This article was provided by the Ontario Mining Association (OMA), an organization that was established in 1920 to represent the mining industry of the province.
A Memorandum of Understanding between Ontario Mining Association member Quadra FNX and the Sagamok Anishnawbek First Nation strengthens relationships among mining companies and First Nations in the province. The MOU is designed to serve as a foundation for a working relationship between both parties concerning Quadra FNX’s advanced exploration program on the Victoria Project in Sudbury.
Quadra FNX and the Sagamok First Nation will work towards a full Impact Benefits Agreement. The company is proceeding with efforts to gain environmental permitting for the project. The MOU was signed in Sudbury by Chief Paul Eshkakogan of the Sagamok First Nation and Michael Winship, Chief Operating Officer of Quadra FNX.
“This MOU will facilitate open and timely dialogue between Quadra FNX and our First Nation as it relates to the company’s activities to develop the Victoria Advanced Exploration project,” said Chief Eshkakogan. “We look forward to negotiating an IBA that will provide benefits for our members and ensure the environment and our traditional territories are protected.”
“We are very pleased to have signed an MOU with Sagamok,” said Paul Blythe, President and Chief Executive Officer of Quadra FNX. “As a company we believe in having a strong relationship with all First Nations communities and other stakeholders in the Sudbury area and this MOU is an important step in establishing a long term, mutually beneficial partnership.”
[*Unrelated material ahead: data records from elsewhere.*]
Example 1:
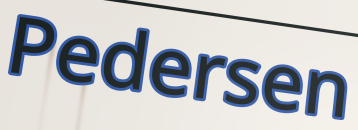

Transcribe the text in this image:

Pedersen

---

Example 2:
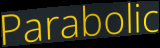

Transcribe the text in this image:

Parabolic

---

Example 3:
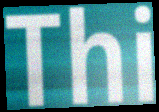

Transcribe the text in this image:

Thi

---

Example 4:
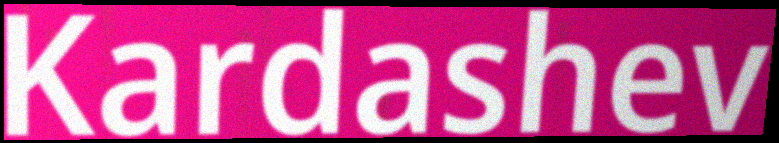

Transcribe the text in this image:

Kardashev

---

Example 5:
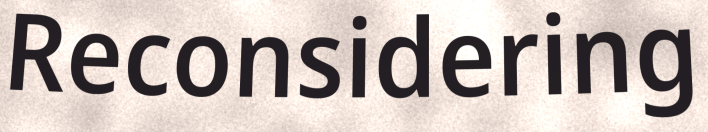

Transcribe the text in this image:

Reconsidering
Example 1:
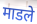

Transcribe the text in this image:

माडले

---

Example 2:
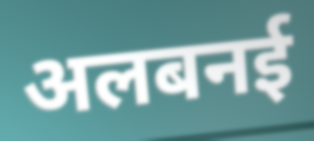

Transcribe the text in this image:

अलबनई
The Sagamok Anishnawbek First Nation is located on the north shore of Lake Huron about 80 kilometres west of Sudbury. The community, with a registered population of 2,636, is located in one of the most active mineral exploration areas in Canada.
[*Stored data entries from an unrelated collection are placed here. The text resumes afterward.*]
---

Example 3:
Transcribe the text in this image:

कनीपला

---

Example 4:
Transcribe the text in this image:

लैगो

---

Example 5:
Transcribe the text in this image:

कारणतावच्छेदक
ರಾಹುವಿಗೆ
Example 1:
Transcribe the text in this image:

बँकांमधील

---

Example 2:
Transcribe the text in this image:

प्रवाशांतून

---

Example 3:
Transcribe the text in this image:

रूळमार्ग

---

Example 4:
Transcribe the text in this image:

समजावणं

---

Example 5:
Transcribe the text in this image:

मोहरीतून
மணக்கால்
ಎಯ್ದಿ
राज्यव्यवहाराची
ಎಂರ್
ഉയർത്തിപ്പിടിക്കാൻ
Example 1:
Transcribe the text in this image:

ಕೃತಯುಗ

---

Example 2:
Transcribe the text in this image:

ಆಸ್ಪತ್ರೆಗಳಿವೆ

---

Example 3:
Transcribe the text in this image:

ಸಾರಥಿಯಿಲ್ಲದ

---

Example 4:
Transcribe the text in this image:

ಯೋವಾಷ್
Quadra FNX is a mid-tier copper mining company with offices in Vancouver and Toronto, which employs about 2,500 people in North America and South America. The company produces copper, nickel and precious metals from mines in Nevada, Arizona, Chile and Sudbury. It has two major development projects – Sierra Gorda, a copper-molybdenum deposit in Chile and Victoria in Ontario.
The Victoria Project is believed to contain 3.4 billion pounds of copper equivalent. It is a poly-metallic deposit containing copper, nickel and precious metals located about 30 kilometres southwest of downtown Sudbury. The capital cost to develop the property is estimated at $750 million.
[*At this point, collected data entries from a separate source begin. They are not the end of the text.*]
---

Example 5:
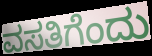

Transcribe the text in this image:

ವಸತಿಗೆಂದು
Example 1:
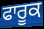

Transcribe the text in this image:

ਫਾਰੂਕ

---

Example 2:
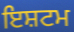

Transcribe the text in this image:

ਇਸ਼ਟਮ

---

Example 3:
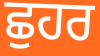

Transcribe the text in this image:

ਛੁਹਰ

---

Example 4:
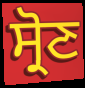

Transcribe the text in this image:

ਸ੍ਰੋਣ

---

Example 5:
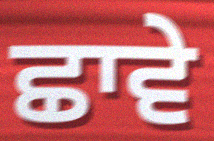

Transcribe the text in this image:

ਛਾਵੇ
Mining is the largest private sector employer of Aboriginals in Canada. Aboriginals represent 7.5% of the mining workforce. Between 1996 and 2006, there was a 43% increase in the number of Aboriginals employed in the mineral sector rising from 2,600 to more than 4,500. In the six years since, 2006, this number has increased significantly as more mining exploration and development takes place in areas close to Aboriginal communities.